The Bach for Everyone Festival will be held again this year: from March 16, the music of the composer's genius will be played at one hundred and fifty free concerts in sixty towns of the Carpathian Basin.

"Due to the epidemic, the concerts of the Bach for Everyone Festival took place mostly online in the last two years, and they still reached 200,000 people in 2021. This year, we can be the first major festival that takes place in front of a live audience," said László Zalán Kovács, tuba artist and festival director, at the press conference held at the Erkel Theater on Tuesday.

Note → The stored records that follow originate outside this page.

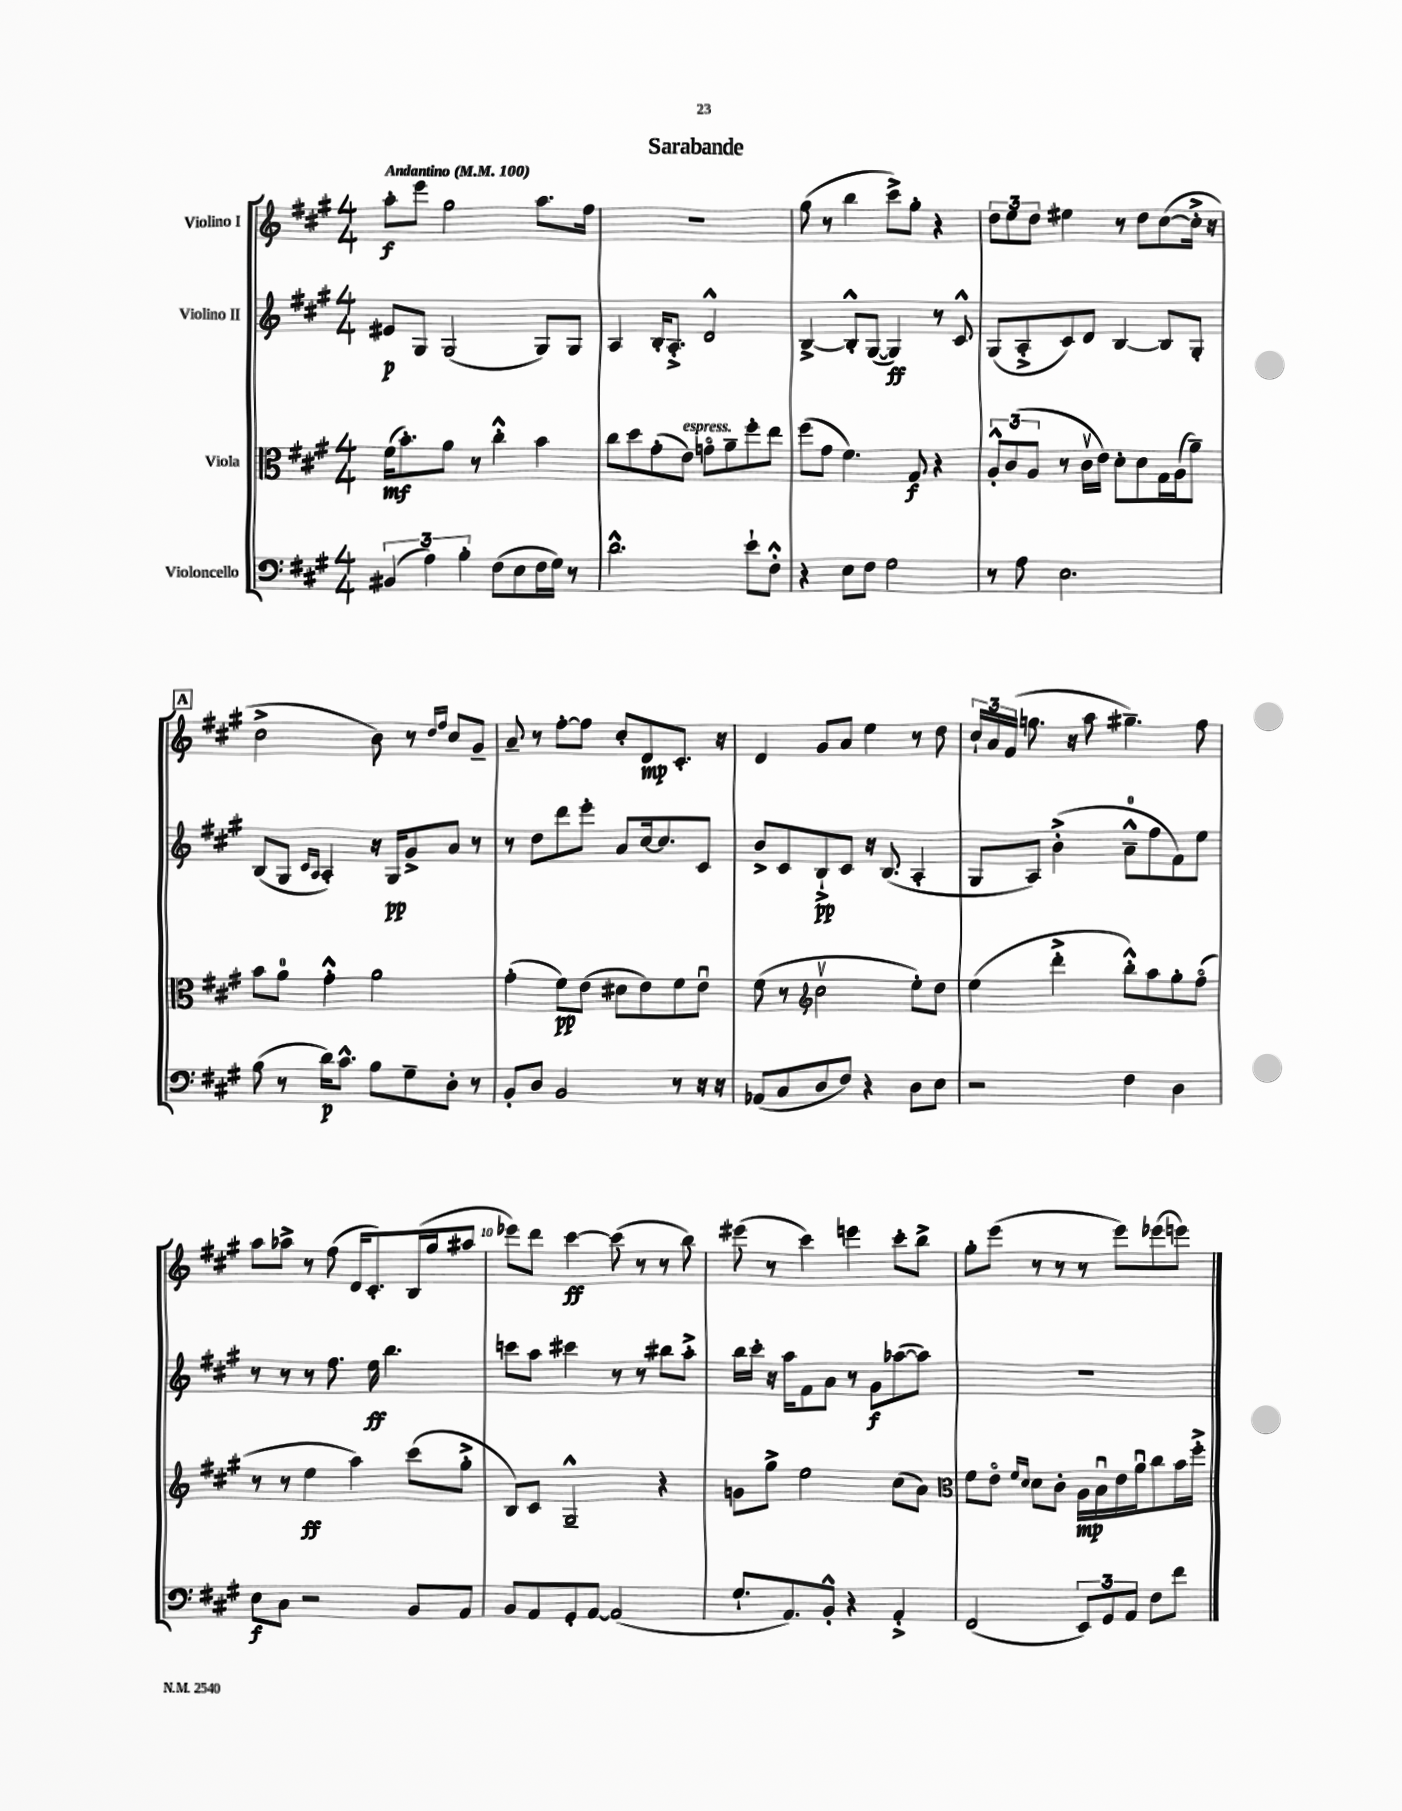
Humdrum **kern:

**kern	**dynam	**kern	**dynam	**kern	**dynam	**kern	**dynam
*part4	*part4	*part3	*part3	*part2	*part2	*part1	*part1
*staff4	*staff4	*staff3	*staff3	*staff2	*staff2	*staff1	*staff1
*I"Violoncello	*	*I"Viola	*	*I"Violino II	*	*I"Violino I	*
*clefF4	*	*clefC3	*	*clefG2	*	*clefG2	*
*k[f#c#g#]	*	*k[f#c#g#]	*	*k[f#c#g#]	*	*k[f#c#g#]	*
*M4/4	*	*M4/4	*	*M4/4	*	*M4/4	*
*MM100	*	*MM100	*	*MM100	*	*MM100	*
=1	=1	=1	=1	=1	=1	=1	=1
!	!	!	!	!	!	!LO:TX:a:B:t=Andantino	!
(6BB#X/	.	(16f#\KL	mf	8e#X/L	p	8aa'\L	f
.	.	8.b'\)	.	.	.	.	.
.	.	.	.	8G#/J	.	8eee\J	.
6A\)	.	.	.	.	.	.	.
.	.	8a\J	.	(2G#/	.	2gg#\	.
6B'\	.	.	.	.	.	.	.
.	.	8r	.	.	.	.	.
(8F#\L	.	4cc#'^^\	.	.	.	.	.
8E\	.	.	.	.	.	.	.
16F#\L	.	4b\	.	8G#/L)	.	8.aa\L	.
16G#\JJ)	.	.	.	.	.	.	.
8r	.	.	.	8G#/J	.	.	.
.	.	.	.	.	.	16ff#\Jk	.
=2	=2	=2	=2	=2	=2	=2	=2
2.d^^\	.	8cc#\L	.	4A/	.	1r	.
.	.	8dd\	.	.	.	.	.
.	.	(8g#'\	.	16B'/KL	.	.	.
.	.	.	.	8.A'^/J	.	.	.
!	!	!LO:TX:a:i:t=espress.	!	!	!	!	!
.	.	8e\J)	.	.	.	.	.
.	.	8gn\L	.	2d^^/	.	.	.
.	.	8a~\	.	.	.	.	.
8e`\L	.	8ff#'\	.	.	.	.	.
8F#'^^\J	.	8ee\J	.	.	.	.	.
=3	=3	=3	=3	=3	=3	=3	=3
4r	.	(8ff#\L	.	[4B^/	.	(8gg#\	.
.	.	8g#\J	.	.	.	8r	.
8E\L	.	4.f#\)	.	8B'^^/L]	.	4bb\	.
8F#\J	.	.	.	([8G#/J	.	.	.
2G#\	.	.	.	4G#/])	ff	8ccc#^\L)	.
.	.	8G#/	f	.	.	8gg#'\J	.
.	.	4r	.	8r	.	4r	.
.	.	.	.	8c#^^/	.	.	.
=4	=4	=4	=4	=4	=4	=4	=4
8r	.	12A'^^/L	.	(8G#/L	.	12dd\L	.
.	.	(12c#/	.	.	.	12ee\	.
8A\	.	.	.	8A'^/	.	.	.
.	.	12A/J	.	.	.	12dd\J	.
2.E\	.	8r	.	8c#/)	.	4ee#X\	.
.	.	16c#v\LL	.	8d/J	.	.	.
.	.	16e\JJ)	.	.	.	.	.
.	.	8d'\L	.	[4B/	.	8r	.
.	.	8d\	.	.	.	8dd\L	.
.	.	16G#\L	.	8B/L]	.	([8cc#\	.
.	.	(16A\J	.	.	.	.	.
.	.	8a~\J)	.	8G#'/J	.	16cc#'^\Jk]	.
.	.	.	.	.	.	16r	.
!!LO:LB:g=z
!!LO:REH:place=s1:t=A
=5	=5	=5	=5	=5	=5	=5	=5
(8B\	.	8b\L	.	(8B/L	.	2cc#^\	.
8r	.	8a\J	.	8G#/J	.	.	.
.	.	.	.	16qqc#/LL	.	.	.
.	.	.	.	16qqA/JJ	.	.	.
16d\KL)	p	4g#'^^\	.	4A'/)	.	.	.
8.c#^^\J	.	.	.	.	.	.	.
8B\L	.	2a\	.	16r	.	8b\)	.
.	.	.	.	16G#/KL	pp	.	.
8G#~\	.	.	.	8g#^/	.	8r	.
.	.	.	.	.	.	16qqdd/LL	.
.	.	.	.	.	.	16qqff#/JJ	.
8D'\J	.	.	.	8a/J	.	8cc#/L	.
8r	.	.	.	8r	.	8g#~/J	.
=6	=6	=6	=6	=6	=6	=6	=6
8BB'/L	.	(4g#'\	.	8r	.	8a~/	.
8D/J	.	.	.	8dd\L	.	8r	.
2BB/	.	8f#\L)	pp	8ddd\	.	[8ff#'\L	.
.	.	(8e\J	.	8eee'\J	.	8ff#\J]	.
.	.	8d#X\L	.	8a/L	.	8cc#'/L	.
.	.	8e\)	.	[16cc#/k	.	8d/	mp
.	.	.	.	8.cc#/]	.	.	.
8r	.	8f#\	.	.	.	8.c#'/J	.
16r	.	8eu\J	.	8c#/J	.	.	.
16r	.	.	.	.	.	16r	.
=7	=7	=7	=7	=7	=7	=7	=7
(8AA-X/L	.	(8f#\	.	8b^/L	.	4d/	.
8C#/	.	8r	.	8c#/	.	.	.
*	*	*clefG2	*	*	*	*	*
8D/	.	2cc#v\	.	8B`^/	pp	8g#/L	.
8F#/J)	.	.	.	8c#/J	.	8a/J	.
4r	.	.	.	16r	.	4ee\	.
.	.	.	.	(8.B/	.	.	.
8D\L	.	8ee'\L)	.	4A'/	.	8r	.
8E\J	.	8dd\J	.	.	.	8dd\	.
=8	=8	=8	=8	=8	=8	=8	=8
2r	.	(4ee\	.	8G#/L	.	24cc#`/LL	.
.	.	.	.	.	.	24a/	.
.	.	.	.	.	.	(24f#/JJ	.
.	.	.	.	8A/J)	.	8.ggn\	.
.	.	4ddd'^\	.	(4b'^\	.	.	.
.	.	.	.	.	.	16r	.
.	.	.	.	.	.	8aa\	.
4F#\	.	8bb'^^\L)	.	8a~^^\L	.	4.gg#X~\)	.
.	.	8aa\	.	8ff#\	.	.	.
4D\	.	8gg#'\	.	8f#\)	.	.	.
.	.	(8ff#\J	.	8ee\J	.	8ff#\	.
!!LO:LB:g=z
=9	=9	=9	=9	=9	=9	=9	=9
8E\L	f	8r	.	8r	.	8aa\L	.
8C#\J	.	8r	.	8r	.	8aa-X^\J	.
2r	.	4ee\	ff	8r	.	8r	.
.	.	.	.	8.ff#\	.	(8ff#\	.
.	.	4aa\)	.	.	.	16d/KL	.
.	.	.	.	16ee\	ff	8.c#'/)	.
.	.	.	.	4.bb\	.	.	.
8BB/L	.	(8ccc#\L	.	.	.	(16B/L	.
.	.	.	.	.	.	16gg#/J	.
8AA/J	.	8gg#'^\J	.	.	.	8aa#X/J	.
=10	=10	=10	=10	=10	=10	=10	=10
8BB/L	.	8B/L)	.	8cccn\L	.	8eee-X\L)	.
8AA/	.	8c#/J	.	8aa\J	.	8ddd\J	.
8GG#'/	.	2G#~^^/	.	4ccc#X\	.	[4ccc#\	ff
[8AA/J	.	.	.	.	.	.	.
(2AA/]	.	.	.	8r	.	(8ccc#\]	.
.	.	.	.	8r	.	8r	.
.	.	4r	.	8bb#X\L	.	8r	.
.	.	.	.	8aa'^\J	.	8bb\)	.
=11	=11	=11	=11	=11	=11	=11	=11
8.G#`/L	.	8gn\L	.	16bb\LL	.	(8eee#X\	.
.	.	.	.	16ccc#'\JJ	.	.	.
.	.	8gg#^\J	.	16r	.	8r	.
8.AA/)	.	.	.	16aa\KL	.	.	.
.	.	2ee\	.	8f#\	.	4ccc#\)	.
8BB'^^/J	.	.	.	8a\J	.	.	.
4r	.	.	.	8r	.	4eeen\	.
.	.	.	.	8g#\L	f	.	.
4AA'^/	.	(8cc#\L	.	([8aa-X\	.	8ccc#'\L	.
.	.	8a\J)	.	8aa-\J])	.	8bb^\J	.
=12	=12	=12	=12	=12	=12	=12	=12
*	*	*clefC3	*	*	*	*	*
(2FF#/	.	8f#\L	.	1r	.	8gg#'\L	.
.	.	8e\J	.	.	.	(8eee\J	.
.	.	16qqf#/LL	.	.	.	.	.
.	.	16qqd/JJ	.	.	.	.	.
.	.	8d\L	.	.	.	8r	.
.	.	8c#'\J	.	.	.	8r	.
12EE/L)	.	16A\LL	mp	.	.	8r	.
.	.	16Bu\	.	.	.	.	.
12GG#/	.	.	.	.	.	.	.
.	.	16e\	.	.	.	8eee\L)	.
12AA/J	.	.	.	.	.	.	.
.	.	16au\J	.	.	.	.	.
8F#\L	.	8cc#\	.	.	.	(8eee-X\	.
8f#\J	.	16b\L	.	.	.	8eeen\J)	.
.	.	16ff#'^\JJ	.	.	.	.	.
==	==	==	==	==	==	==	==
*-	*-	*-	*-	*-	*-	*-	*-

The festival runs until the end of the year, the main period lasts until March 31. At the opening concert on March 16, the students of the Béla Bartók Faculty of Music of the University of Miskolc will play, on the 20th there will be an open-air choral singing in the Buda Castle, here Ádám Medveczky conducts the National Choir, accompanied by the Szolnok Air Force Band.

On March 21, Bach's 337th birthday, there will be a concert at the ORFK Police Administration Center, on the 27th at the Esterházy Castle in Tata, and on the 29th at the Gödöllő Royal Castle. The MOMKult, the House of Traditions, and the Millennium House will be the locations in the capital, while the Pannonhalm and Tihany abbeys or the Reformed church in Debrecen will be in the countryside.

One third of the programs will be in settlements across the border, including Kassa, Komárom, Nagyvárad, Kézdivásárhely, but there will also be concerts in Serbia, Croatia, Slovenia and Austria . Our organized Transcarpathian programs had to be canceled due to the war, but we will replace them as soon as possible. This year, employees of the Hungarian Children's Rescue Foundation are collecting for charity at the festival locations, but donations can also be made on the festival's website. "Helping children is now particularly important from the point of view of the families who came here from Ukraine before the war," emphasized the festival director.

Among the performers will be, among others, Ádám Medveczky, Endre Hegedűs, Katalin Pitti, Ditta Rohmann, the choir and orchestra of the Hungarian State Opera House, the National Choir, the Budapest Festival Orchestra, the Óbuda Danubia Orchestra, the MÁV Symphony Orchestra, the chamber ensembles of the Savaria Symphony Orchestra. As mentioned, the festival will feature both baroque wind instruments and modern instruments, in Aszód you can dress up a two-meter Bach puppet, in Szolnok there will be a literary performance, and in Miskolc there will be a musical costume theater.